Chances are slim that a penny you find lodged under a couch cushion will net you more than a cent at your local pawn or currency collector shop. However, your chances of cashing in would grow exponentially if you were sitting on 800,000 copper coins.
For an Ontario, California couple, the task of potentially unearthing a million dollar penny among hundreds of thousands was too daunting. For more patient treasure hunters, however, you can search for yourself (if you have $25,000 to spare).
While deep-cleaning her late father’s home, Elizabeth Reyes and her husband John came across loose coins, crates, boxes and bags full of pennies stashed in the crawlspace. The load consists of around 800,000 pennies from before 1982, when the base metal for manufacturing pennies was changed from 95% copper to 97.5% zinc.
“Literally bag-by-bag, we had to take them out of the basement, up the stairs, and into the trucks…it took hours,” John Reyes told KTLA. “It took a whole day just to get them out of the crawlspace.”
After half-jokingly suggesting depositing the pennies into Coinstar kiosks, the Reyes’ approached a nearby Wells Fargo Bank branch, who told them it didn’t have the room in its vault to house them.
Trying another branch, a stunned manager refused the deposit, telling John he should go through the load to see if there were any rare and valuable pennies among the 800,000. “You probably have a million-dollar penny in there,” she said.
The Reyes’ gave up on their search fairly quickly and, instead of holding on to the basement booty, have decided to field offers from collectors and list the pennies on OfferUp for $25,000, more than three times the $8,000 that the stash is worth in actual currency value.
“We did try and attempt to go through and to search through the pennies, and we bought the glasses with the magnifiers on them, lights and everything,” Reyes explained to KTLA. “I mean, that lasted about 20 minutes, maybe 30 minutes, and we were like, ‘You know what, it’s time for a beer. This is way too much work.'”

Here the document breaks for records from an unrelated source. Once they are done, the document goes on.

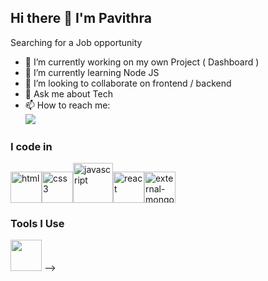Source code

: ## Hi there 👋 I'm Pavithra

Searching for a Job opportunity

- 🔭 I’m currently working on my own Project ( Dashboard ) 
- 🌱 I’m currently learning Node JS
- 👯 I’m looking to collaborate on frontend / backend  
- 💬 Ask me about Tech 
- 📫 How to reach me:
<br /> [<img src="https://img.shields.io/badge/LinkedIn-0077B5?style=for-the-badge&logo=linkedin&logoColor=white" />](https://www.linkedin.com/in/pavithra0402/)

### I code in
<img width="50" height="50" src="https://img.icons8.com/nolan/64/html.png" alt="html"/><img width="50" height="50" src="https://img.icons8.com/color/48/css3.png" alt="css3"/><img width="64" height="64" src="https://img.icons8.com/nolan/64/javascript.png" alt="javascript"/><img width="50" height="50" src="https://img.icons8.com/office/16/react.png" alt="react"/><img width="50" height="50" src="https://img.icons8.com/external-tal-revivo-shadow-tal-revivo/24/external-mongodb-a-cross-platform-document-oriented-database-program-logo-shadow-tal-revivo.png" alt="external-mongodb-a-cross-platform-document-oriented-database-program-logo-shadow-tal-revivo"/>

### Tools I Use
<img height="50" width="50" src="https://img.icons8.com/color/48/000000/visual-studio-code-2019.png"/>
-->
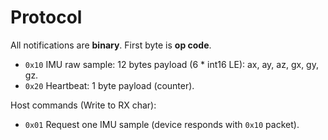 # Protocol

All notifications are **binary**. First byte is **op code**.

- `0x10` IMU raw sample: 12 bytes payload (6 * int16 LE): ax, ay, az, gx, gy, gz.
- `0x20` Heartbeat: 1 byte payload (counter).

Host commands (Write to RX char):

- `0x01` Request one IMU sample (device responds with `0x10` packet).
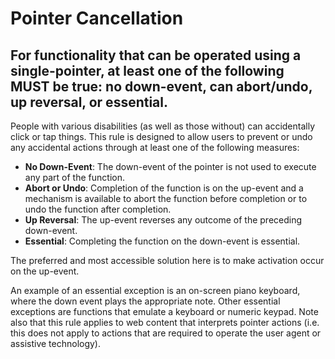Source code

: # Pointer Cancellation

## For functionality that can be operated using a single-pointer, at least one of the following MUST be true: no down-event, can abort/undo, up reversal, or essential.

People with various disabilities (as well as those without) can accidentally click or tap things. This rule is designed to allow users to prevent or undo any accidental actions through at least one of the following measures:

- <b>No Down-Event</b>: The down-event of the pointer is not used to execute any part of the function.
- <b>Abort or Undo</b>: Completion of the function is on the up-event and a mechanism is available to abort the function before completion or to undo the function after completion.
- <b>Up Reversal</b>: The up-event reverses any outcome of the preceding down-event.
- <b>Essential</b>: Completing the function on the down-event is essential.

The preferred and most accessible solution here is to make activation occur on the up-event.

An example of an essential exception is an on-screen piano keyboard, where the down event plays the appropriate note. Other essential exceptions are functions that emulate a keyboard or numeric keypad. Note also that this rule applies to web content that interprets pointer actions (i.e. this does not apply to actions that are required to operate the user agent or assistive technology).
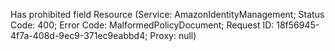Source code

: Has prohibited field Resource (Service: AmazonIdentityManagement; Status Code: 400; Error Code: MalformedPolicyDocument; Request ID: 18f56945-4f7a-408d-9ec9-371ec9eabbd4; Proxy: null)
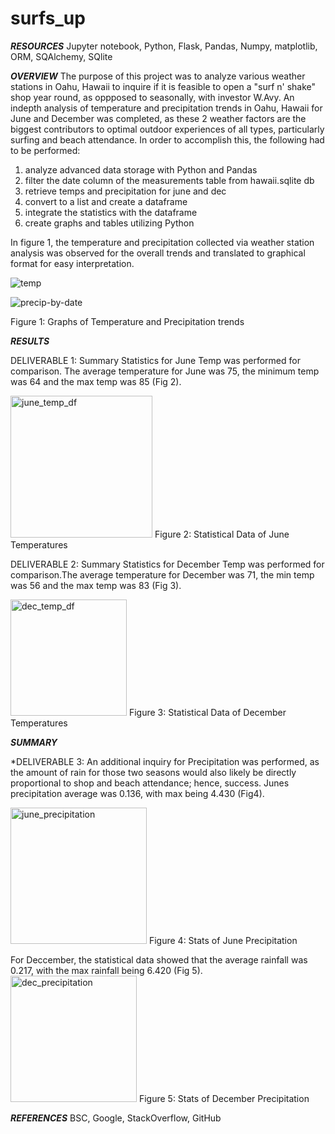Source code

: # surfs_up

***RESOURCES*** Jupyter notebook, Python, Flask, Pandas, Numpy, matplotlib, ORM, SQAlchemy, SQlite

***OVERVIEW***
The purpose of this project was to analyze various weather stations in Oahu, Hawaii to inquire if it is feasible to open a "surf n' shake" shop year round, as oppposed to seasonally, with investor W.Avy. An indepth analysis of temperature and precipitation trends in Oahu, Hawaii for June and December was completed, as these 2 weather factors are the biggest contributors to optimal outdoor experiences of all types, particularly surfing and beach attendance. In order to accomplish this, the following had to be performed:
1. analyze advanced data storage with Python and Pandas
2. filter the date column of the measurements table from hawaii.sqlite db
3. retrieve temps and precipitation for june and dec
4. convert to a list and create a dataframe 
5. integrate the statistics with the dataframe 
6. create graphs and tables utilizing Python


In figure 1, the temperature and precipitation collected via weather station analysis was observed for the overall trends and translated to graphical format for easy interpretation. 

![temp](https://user-images.githubusercontent.com/90135381/147972203-6f0ab197-865e-4902-b1a4-96f758a6ed62.png)


![precip-by-date](https://user-images.githubusercontent.com/90135381/147970011-76bc208e-2d44-4349-a53c-7095e0461e35.png)

Figure 1: Graphs of Temperature and Precipitation trends

***RESULTS***

DELIVERABLE 1: Summary Statistics for June Temp was performed for comparison. The average temperature for June was 75, the minimum temp was 64 and the max temp was 85 (Fig 2).

<img width="227" alt="june_temp_df" src="https://user-images.githubusercontent.com/90135381/147968493-6072ea3b-72c7-4189-b545-a502046f43fc.png">
Figure 2: Statistical Data of June Temperatures

DELIVERABLE 2: Summary Statistics for December Temp was performed for comparison.The average temperature for December was 71, the min temp was 56 and the max temp was 83 (Fig 3).

<img width="186" alt="dec_temp_df" src="https://user-images.githubusercontent.com/90135381/147968505-2d54ab62-63f3-4b9c-9ca6-68f0d7b15630.png">
Figure 3: Statistical Data of December Temperatures


***SUMMARY***

*DELIVERABLE 3: An additional inquiry for Precipitation was performed, as the amount of rain for those two seasons would also likely be directly proportional to shop and beach attendance; hence, success. Junes precipitation average was 0.136, with max being 4.430 (Fig4).

<img width="218" alt="june_precipitation" src="https://user-images.githubusercontent.com/90135381/147968470-471cd76a-129d-45a1-bdb4-c90ae4df31d2.png">
Figure 4: Stats of June Precipitation

For Deccember, the statistical data showed that the average rainfall was 0.217, with the max rainfall being 6.420 (Fig 5).
<img width="202" alt="dec_precipitation" src="https://user-images.githubusercontent.com/90135381/147968438-0714aad2-361d-433d-a666-06705aa417db.png">
Figure 5: Stats of December Precipitation



***REFERENCES*** BSC, Google, StackOverflow, GitHub

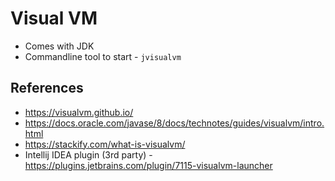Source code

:# Visual VM

* Comes with JDK
* Commandline tool to start - `jvisualvm`

## References

* https://visualvm.github.io/
* https://docs.oracle.com/javase/8/docs/technotes/guides/visualvm/intro.html
* https://stackify.com/what-is-visualvm/
* Intellij IDEA plugin (3rd party) - https://plugins.jetbrains.com/plugin/7115-visualvm-launcher
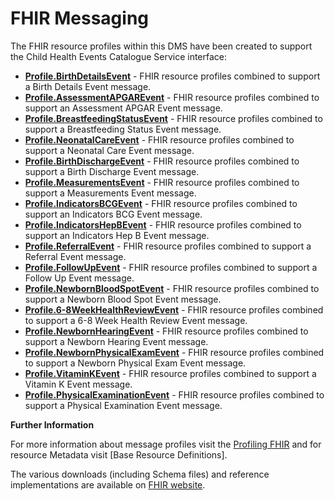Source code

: # FHIR Messaging #

The FHIR resource profiles within this DMS have been created to support the Child Health Events Catalogue Service interface:

- **[Profile.BirthDetailsEvent]** - FHIR resource profiles combined to support a Birth Details Event message.
- **[Profile.AssessmentAPGAREvent]** - FHIR resource profiles combined to support an Assessment APGAR Event message.
- **[Profile.BreastfeedingStatusEvent]** - FHIR resource profiles combined to support a Breastfeeding Status Event message.
- **[Profile.NeonatalCareEvent]** - FHIR resource profiles combined to support a Neonatal Care Event message.
- **[Profile.BirthDischargeEvent]** - FHIR resource profiles combined to support a Birth Discharge Event message.
- **[Profile.MeasurementsEvent]** - FHIR resource profiles combined to support a Measurements Event message.
- **[Profile.IndicatorsBCGEvent]** - FHIR resource profiles combined to support an Indicators BCG Event message.
- **[Profile.IndicatorsHepBEvent]** - FHIR resource profiles combined to support an Indicators Hep B Event message.
- **[Profile.ReferralEvent]** - FHIR resource profiles combined to support a Referral Event message.
- **[Profile.FollowUpEvent]** - FHIR resource profiles combined to support a Follow Up Event message.
- **[Profile.NewbornBloodSpotEvent]** - FHIR resource profiles combined to support a Newborn Blood Spot Event message.
- **[Profile.6-8WeekHealthReviewEvent]** - FHIR resource profiles combined to support a 6-8 Week Health Review Event message.
- **[Profile.NewbornHearingEvent]** - FHIR resource profiles combined to support a Newborn Hearing Event message.
- **[Profile.NewbornPhysicalExamEvent]** - FHIR resource profiles combined to support a Newborn Physical Exam Event message.
- **[Profile.VitaminKEvent]** - FHIR resource profiles combined to support a Vitamin K Event message.
- **[Profile.PhysicalExaminationEvent]** - FHIR resource profiles combined to support a Physical Examination Event message. 
  
**Further Information**

For more information about message profiles visit the [Profiling FHIR] and for resource Metadata visit [Base Resource Definitions].

The various downloads (including Schema files) and reference implementations are available on [FHIR website]. 
 
[Profile.BirthDetailsEvent]: ../Profile.BirthDetailsEvent/Profile.BirthDetailsEvent.html
[Profile.AssessmentAPGAREvent]: ../Profile.AssessmentAPGAREvent/Profile.AssessmentAPGAREvent.html
[Profile.BreastfeedingStatusEvent]: ../Profile.BreastfeedingStatusEvent/Profile.BreastfeedingStatusEvent.html
[Profile.NeonatalCareEvent]: ../Profile.NeonatalCareEvent/Profile.NeonatalCareEvent.html
[Profile.BirthDischargeEvent]: ../Profile.BirthDischargeEvent/Profile.BirthDischargeEvent.html
[Profile.ReferralEvent]: ../Profile.ReferralEvent/Profile.ReferralEvent.html
[Profile.FollowUpEvent]: ../Profile.FollowUpEvent/Profile.FollowUpEvent.html
[Profile.MeasurementsEvent]: ../Profile.MeasurementsEvent/Profile.MeasurementsEvent.html
[Profile.IndicatorsBCGEvent]: ../Profile.IndicatorsBCGEvent/Profile.IndicatorsBCGEvent.html
[Profile.IndicatorsHepBEvent]: ../Profile.IndicatorsHepBEvent/Profile.IndicatorsHepBEvent.html
[Profile.NewbornBloodSpotEvent]: ../Profile.NewbornBloodSpotEvent/Profile.NewbornBloodSpotEvent.html
[Profile.NewbornHearingEvent]: ../Profile.NewbornHearingEvent/Profile.NewbornHearingEvent.html
[Profile.NewbornPhysicalExamEvent]: ../Profile.NewbornPhysicalExamEvent/Profile.NewbornPhysicalExamEvent.html
[Profile.6-8WeekHealthReviewEvent]: ../Profile.6-8WeekHealthReviewEvent/Profile.6-8WeekHealthReviewEvent.html
[Profile.VitaminKEvent]: ../Profile.VitaminKEvent/Profile.VitaminKEvent.html
[Profile.PhysicalExaminationEvent]: ../Profile.PhysicalExaminationEvent/Profile.PhysicalExaminationEvent.html

[Profiling FHIR]: http://hl7.org/fhir/profiling.html
[FHIR website]: http://hl7.org/fhir/index.html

Despite being the lowest currency denomination in the U.S., there are surprisingly valuable pennies discovered and sold all the time. In 2010, a 1943-D Lincoln Bronze Wheat Penny sold for $1.7 million, but it’s real value is around $2.3 million. Finding just one mint condition 1793 Strawberry Leaf Cent, a 1944-S Steel Wheat Penny or a 1943-S Lincoln Cent Struck on Bronze Penny would bring in hundreds of thousands of dollars.
While it’s not known if any prized pennies are hidden among the cache, the Reyes family contended that Elizabeth’s father, Fritz, was hoarding older, pre-1982 copper pennies in the belief that they would be worth much more to his family over time, reported The Washington Post.